HBO’s newest iteration of Watchmen contains a lot of things familiar to fans of the original graphic novel, including squids, the Minute Men, and…. Tulsa, Oklahoma?
Yes, one of the show’s more curious changes is choosing an atypical setting for this next go-around in Alan Moore and Dave Gibbons’ superhero universe. Nothing against the fine people of Tulsa Oklahoma, the Tulsa zoo sounds lovely and the Golden Hurricane is still technically alive in the American Athletic Conference, but Oklahoma is rarely the first choice for stories about masked vigilantes. So what gives? Why would HBO and Watchmen creator Damon Lindelof choose Tulsa as the battleground for one of pop culture’s most anticipated superhero sequels ever?
Part of the answer is simply that Tulsa is relatively ill-trodden ground in fiction. Lindelof said as much to Tulsa World, saying, “It seems like everything always takes place in one of two places, and (I wanted) to ground Watchmen and make it feel real, (because) I’ve always thought Watchmen was about America. So I had it in mind to pick a more nontraditional place to set the show, and I was thinking ‘How would that look?’”
But there’s another, more important reason at play. As those who have seen Watchmen episode 1 now know, the series opens up with a flashback to 1921 to depict a horrific and shameful event in American history: The Black Wall Street Massacre.
Black Wall Street was a prosperous black neighborhood in Tulsa, Oklahoma at the turn of the 20th century. On May 31, 1921 mobs of white Oklahomans attacked black residences and businesses and essentially razed the district to the ground.
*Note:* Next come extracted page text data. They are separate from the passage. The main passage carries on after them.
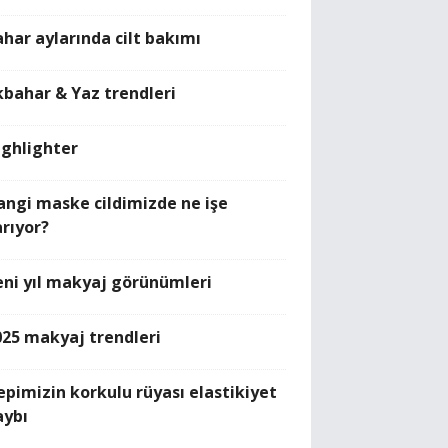
ahar aylarında cilt bakımı
lkbahar & Yaz trendleri
ighlighter
angi maske cildimizde ne işe
arıyor?
eni yıl makyaj görünümleri
025 makyaj trendleri
epimizin korkulu rüyası elastikiyet
aybı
The attack was carried out by ground and air, killing at least 36 people, injuring hundreds more, and causing more than $30 million in damages.
“When I first heard about the massacre of Black Wall Street in Tulsa of ’21 I couldn’t believe that I was a grown adult and I’d never ever heard about it before,” Lindelof tells Den of Geek. “The more I researched it, the more I was just shocked and embarrassed that I didn’t know anything. At the same time as sort of like, ‘Well, I’m in a position now to potentially put this in a piece of popular entertainment and inform people about this actual historical event, but I can’t be exploitative about it. It needs to be important.’”
Lindelof read about the Black Wall Street Massacre in Ta-Nehisi Coates’ essay “The Case For Reparations” around the same time he had been offered the opportunity to shepherd a Watchmen TV series. The two ideas couldn’t help but meld together in his head.
“It felt like it was very similar to what the way that a lot of superhero stories or comic book storytelling starts, which is it’s the destruction of the world that you know. This felt a lot like Krypton or Bruce Wayne losing his parents. If you’re giving an audience vegetables, they’ll push them to the side of the plate, it has to feel like it’s as delicious as the rest of the meal. And more importantly, I think the more that the season goes on, more pivotal we’ll see Tulsa ’21 was to our storytelling.”
Deciding to tell the story of Tulsa 1921 and the Black Wall Street Massacre is one thing, however, but filming it is an entirely different challenge. Watchmen pilot director Nicole Kassell says that due to the traumatic and sensitive nature of the scene, she asked Lindelof to draft a letter to the cast and crew just to acknowledge the difficulty of what was to follow. A priest was also brought in to bless the set.
“The subject matter is so disturbing and it’s based on true events,” Kassell says. “We were actually filming on the 97th anniversary of the event. So it was very powerful. It was just extraordinary how invested everyone was.”
Ultimately, Tulsa, Oklahoma isn’t just the setting for the Watchmen TV show, it’s a crucial part of everything Lindelof, Kassell, and company intend to communicate with the series.